Welcome to our Assetsure guide on how to change a bicycle chain. There are also many other guides online that will show you have to do this, and we would also suggest that you view a few videos on YouTube as sometimes a visual demonstration is far easier that simply reading a script.
To start with you’ll need the right tools, and of course if you don’t have them already, there will be a cost involved to acquire them. Most are easy to source and a company like Halfords usually has a wide range available. Don’t forget to weigh up the cost of buying the tools and a replacement bicycle chain, you may find that a company like Halfords will carry out the whole procedure for you for less tan the cost it will cost to equip yourselves with the tools, and of course, it could be less hassle.
If taking your cycle to a repair shop is too difficult or you prefer to learn and do it yourself, then we hope this step by step guide will help you.
The Tools you will need to change a Bicycle Chain
- New bicycle chain: Make sure you have the correct type and length of chain for your bicycle. Important - Not all makes and models of bike chains fit on all bikes, if in doubt speak to a cycle retailer.
- Chain breaker tool: Used to break the old chain and connect the new one.
- Chain quick-link or chain pin: Some chains come with a quick-link that can be easily connected without a tool. Others require a chain pin to be installed.
Step-by-step process to change a Bicycle Chain
- Prepare your workspace: Ideally this will be dry, and well-lit so as you can easily see what you are doing. Lay down a clean towel, mat, or something similar to protect your bike frame from scratches and accidental denting, if necessary, shift your gears to the smallest chainring and the smallest rear cog.

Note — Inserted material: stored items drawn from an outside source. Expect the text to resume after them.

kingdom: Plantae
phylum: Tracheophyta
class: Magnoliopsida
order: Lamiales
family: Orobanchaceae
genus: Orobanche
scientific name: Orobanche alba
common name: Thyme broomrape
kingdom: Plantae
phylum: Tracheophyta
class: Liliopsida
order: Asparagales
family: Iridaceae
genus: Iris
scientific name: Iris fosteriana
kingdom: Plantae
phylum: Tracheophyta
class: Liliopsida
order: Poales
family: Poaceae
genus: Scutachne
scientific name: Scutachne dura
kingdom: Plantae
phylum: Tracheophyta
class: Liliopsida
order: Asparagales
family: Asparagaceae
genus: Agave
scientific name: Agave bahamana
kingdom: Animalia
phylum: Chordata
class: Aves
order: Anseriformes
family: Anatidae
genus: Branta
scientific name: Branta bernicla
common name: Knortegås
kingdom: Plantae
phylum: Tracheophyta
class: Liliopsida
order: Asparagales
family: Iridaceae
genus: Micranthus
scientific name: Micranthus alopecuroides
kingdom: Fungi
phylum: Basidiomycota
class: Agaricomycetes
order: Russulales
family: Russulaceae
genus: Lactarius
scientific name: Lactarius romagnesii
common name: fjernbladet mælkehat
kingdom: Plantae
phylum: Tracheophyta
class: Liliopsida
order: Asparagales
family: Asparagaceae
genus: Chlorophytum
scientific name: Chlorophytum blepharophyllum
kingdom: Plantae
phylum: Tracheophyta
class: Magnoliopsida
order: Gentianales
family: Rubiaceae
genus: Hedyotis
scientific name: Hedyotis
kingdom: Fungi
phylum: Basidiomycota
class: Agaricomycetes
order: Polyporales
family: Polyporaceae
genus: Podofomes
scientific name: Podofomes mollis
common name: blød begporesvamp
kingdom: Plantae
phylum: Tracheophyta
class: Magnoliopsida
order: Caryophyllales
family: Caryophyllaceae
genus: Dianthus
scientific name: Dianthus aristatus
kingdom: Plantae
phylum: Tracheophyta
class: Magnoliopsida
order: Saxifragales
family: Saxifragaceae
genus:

- Remove the old chain: Locate the quick-link or chain pin that holds the chain together. To find the “master” link, look for a link that looks significantly different when viewed from the side. If you have a quick link, use a pair of pliers or your hands to disconnect it. If you have a chain pin, you'll need a chain breaker tool. Insert the chain breaker pin into the tool and align It with one of the chain links. Slowly turn the handle to push the pin out until the chain separates.
- Making sure the chain size is correct: Compare the length of the old chain with the new one. If the new chain is longer, you'll need to remove some links. Thankfully, most chains come with excess length, so you'll likely need to shorten it. Count the number of links on the old chain and use a chain breaker tool to remove the same number of links from the new chain. Be careful to remove links evenly from each side to maintain the proper chain length. Not used a chain breaker before. We suggest you watch a video to show you how to use this tool, there are plenty on YouTube.
- Threading the new chain: Wrap the new chain around the front chainring and rear cassette. Ensure the chain is properly aligned on the chainring teeth and rear derailleur jockey wheels. Leave the chain ends hanging ready to be connected.
- Connect the Bicycle chain: If your chain has a quick-link, simply connect the ends by aligning the quick-link plates and pressing them together until you hear a click. Make sure the quick link is securely locked. If your chain requires a pin, insert one end of the chain onto the chainring and use the chain breaker tool to drive the pin back into the chain until it's flush with the outer plate.
- Always check the chain tension: Lift the rear wheel off the ground and pedal backward to check if the chain moves smoothly through the gears. The chain tension should be optimally neither too tight nor too loose. If necessary, adjust the tension by loosening or tightening the rear derailleur.
- Give your new chain some lubrication: Apply a bicycle-specific chain lubricant to your new chain, ensuring that it covers each link. Wipe off any excess lubricant with a rag to prevent attracting dirt and debris.
That's it. You’re ready to get back on the road or trail. Important- Always remember with Bicycles, it’s safety first. Make sure your chin has been correctly fitted before you set off on any journey. If you are in any doubt, ask an expert to check your work for you.